Cauchy Criterion For Convergence - Example

Prove (𝛴_{1≤𝑖≤∞}(-1)^𝑖) is not convergent via the Cauchy criterion.

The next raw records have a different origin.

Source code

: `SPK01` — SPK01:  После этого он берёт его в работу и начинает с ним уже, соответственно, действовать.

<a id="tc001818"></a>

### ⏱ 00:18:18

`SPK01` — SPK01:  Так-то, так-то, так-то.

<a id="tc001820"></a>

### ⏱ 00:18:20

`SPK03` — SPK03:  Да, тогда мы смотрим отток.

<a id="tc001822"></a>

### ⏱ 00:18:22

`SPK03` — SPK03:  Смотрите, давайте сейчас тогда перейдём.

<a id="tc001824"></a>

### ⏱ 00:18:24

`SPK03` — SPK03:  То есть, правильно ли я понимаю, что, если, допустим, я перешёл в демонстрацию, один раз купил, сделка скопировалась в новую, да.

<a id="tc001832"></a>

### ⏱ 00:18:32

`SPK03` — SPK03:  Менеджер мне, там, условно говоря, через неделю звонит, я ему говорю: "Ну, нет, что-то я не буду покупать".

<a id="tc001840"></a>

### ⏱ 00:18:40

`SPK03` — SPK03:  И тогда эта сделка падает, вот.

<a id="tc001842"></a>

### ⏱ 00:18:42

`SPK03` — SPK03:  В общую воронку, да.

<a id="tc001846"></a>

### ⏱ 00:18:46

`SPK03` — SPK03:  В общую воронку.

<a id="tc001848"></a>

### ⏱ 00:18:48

• !(∀𝜀>0 ∃𝑁∊ℕ ∀𝑛≥𝑚≥𝑁 : |𝛴_{𝑚≤𝑖≤𝑛}(-1)^𝑖| < 𝜀) → !((𝛴_{1≤𝑖≤∞}(-1)^𝑖) is a convergent series)
• (∃𝜀>0 ∀𝑁∊ℕ ∃𝑛≥𝑚≥𝑁 : |𝛴_{𝑚≤𝑖≤𝑛}(-1)^𝑖| ≥ 𝜀) → (𝛴_{1≤𝑖≤∞}(-1)^𝑖) is NOT a convergent series)

Prove the following:

• ∃𝜀>0 ∀𝑁∊ℕ ∃𝑛≥𝑚≥𝑁 : |𝛴_{𝑚≤𝑖≤𝑛}(-1)^𝑖| ≥ 𝜀

Choose 𝜀=0.5:

• ∀𝑁∊ℕ ∃𝑛≥𝑚≥𝑁 : |𝛴_{𝑚≤𝑖≤𝑛}(-1)^𝑖| ≥ 0.5

Let 𝑁∊ℕ:

• ∃𝑛≥𝑚≥𝑁 : |𝛴_{𝑚≤𝑖≤𝑛}(-1)^𝑖| ≥ 0.5

Let 𝑚=𝑁 and 𝑛=𝑁+2:

• |𝛴_{𝑁≤𝑖≤𝑁+2}(-1)^𝑖| ≥ 0.5

If:

• 𝑁 is even → |1 + (-1) + 1| = 1 ≥ 0.5
• 𝑁 is odd → |-1 + 1 + (-1)| = 1 ≥ 0.5

Thus we proved (∃𝜀>0 ∀𝑁∊ℕ ∃𝑛≥𝑚≥𝑁 : |𝛴_{𝑚≤𝑖≤𝑛}(-1)^𝑖| ≥ 𝜀) which means (𝛴_{1≤𝑖≤∞}(-1)^𝑖) is NOT a convergent series)